Willis firmly says it is not, the cuts have been paid for from savings and new revenue streams.

But it is increasing borrowing by $12b, which equates to the bulk of the $14.7b cost of the tax cuts, Newshub reported.

"You don't need an abacus to figure out that this is a government borrowing to pay for tax cuts," said Hipkins.

As Stuff columnist Vernon Small pointed out last week, it does not really matter what you say you are borrowing money for - if you did not spend more, you would not have to borrow so much.

Under that logic, if the government had not delivered tax cuts it would not have had to borrow as much.

Photo: RNZ / Samuel Rillstone

Te Pāti Māori announces plans for own parliament

Te Pāti Māori's reaction to the Budget was unusual. Co-leader Rawhiri Waititi's speech is on Parliament's TV on demand for anyone who missed it. It is also on the Herald's website.
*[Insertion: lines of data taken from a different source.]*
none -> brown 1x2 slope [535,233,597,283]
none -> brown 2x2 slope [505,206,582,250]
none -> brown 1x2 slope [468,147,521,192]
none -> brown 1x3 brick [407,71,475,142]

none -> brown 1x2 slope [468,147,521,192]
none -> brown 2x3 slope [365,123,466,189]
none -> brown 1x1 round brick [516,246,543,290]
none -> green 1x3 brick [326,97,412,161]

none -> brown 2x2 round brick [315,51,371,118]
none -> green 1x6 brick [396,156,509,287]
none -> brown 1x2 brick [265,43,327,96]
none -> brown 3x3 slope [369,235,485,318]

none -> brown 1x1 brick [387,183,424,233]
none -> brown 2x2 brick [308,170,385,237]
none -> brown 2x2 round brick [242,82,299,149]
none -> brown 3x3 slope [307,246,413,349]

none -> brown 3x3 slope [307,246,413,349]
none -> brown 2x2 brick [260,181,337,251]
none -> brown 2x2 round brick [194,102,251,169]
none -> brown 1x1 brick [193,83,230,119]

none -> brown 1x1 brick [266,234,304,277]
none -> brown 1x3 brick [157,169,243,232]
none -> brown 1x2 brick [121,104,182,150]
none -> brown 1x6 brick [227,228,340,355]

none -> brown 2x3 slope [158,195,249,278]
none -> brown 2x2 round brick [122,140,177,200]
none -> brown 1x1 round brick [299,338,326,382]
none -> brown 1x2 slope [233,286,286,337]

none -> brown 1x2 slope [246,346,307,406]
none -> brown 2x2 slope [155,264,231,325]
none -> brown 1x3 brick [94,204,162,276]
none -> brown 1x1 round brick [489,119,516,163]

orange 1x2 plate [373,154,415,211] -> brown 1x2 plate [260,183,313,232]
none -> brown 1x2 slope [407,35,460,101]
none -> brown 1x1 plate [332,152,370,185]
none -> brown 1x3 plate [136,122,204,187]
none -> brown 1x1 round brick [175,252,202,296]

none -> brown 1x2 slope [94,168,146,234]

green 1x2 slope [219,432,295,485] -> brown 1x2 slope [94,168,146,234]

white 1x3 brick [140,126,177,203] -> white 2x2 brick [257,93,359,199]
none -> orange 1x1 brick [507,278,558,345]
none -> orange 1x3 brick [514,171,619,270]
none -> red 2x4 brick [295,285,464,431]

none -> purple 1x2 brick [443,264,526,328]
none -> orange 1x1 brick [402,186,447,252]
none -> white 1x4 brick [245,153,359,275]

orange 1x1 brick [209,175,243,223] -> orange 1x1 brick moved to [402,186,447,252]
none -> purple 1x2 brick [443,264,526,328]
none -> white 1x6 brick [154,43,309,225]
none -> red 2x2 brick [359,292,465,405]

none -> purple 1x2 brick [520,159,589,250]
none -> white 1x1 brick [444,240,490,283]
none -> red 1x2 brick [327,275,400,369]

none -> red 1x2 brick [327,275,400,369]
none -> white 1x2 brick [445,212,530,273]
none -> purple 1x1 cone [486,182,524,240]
None of the party's MPs were in the debating chamber when Willis began her speech, they were outside with thousands of Māori protesters who had marched to Parliament.

"We continuously allow this House to assume that it has sovereignty and absolute superiority over Māori," Waititi said.

"Today, we made a declaration, in the name of our mokopuna, that we would no longer allow the assumption of this Parliament to have superiority, or sovereignty, over iwi Māori.

"Here is your problem. You have created the colonial trauma, the colonial violence, and what you do is then you reward yourselves by ensuring that you fund yourselves on the trauma that you created amongst our people.

"And then you have the absolute cheek to think you can rehabilitate us."

Waititi said that was going to stop.

"Today, we have started the revolution in regards to us organising ourselves."

The party also issued a media statement in which it said: "We now begin the process of establishing our own Parliament. Our people will design what it looks like, nobody else."

Waititi will need to fill in some details on that before the numerous questions that arise can be answered. One would be in which parliament he and his MPs would sit, or would it be in both? Another would be how its members are to be elected, and who would pay for it.

*Peter Wilson is a life member of Parliament's press gallery, 22 years as NZPA's political editor and seven as parliamentary bureau chief for NZ Newswire.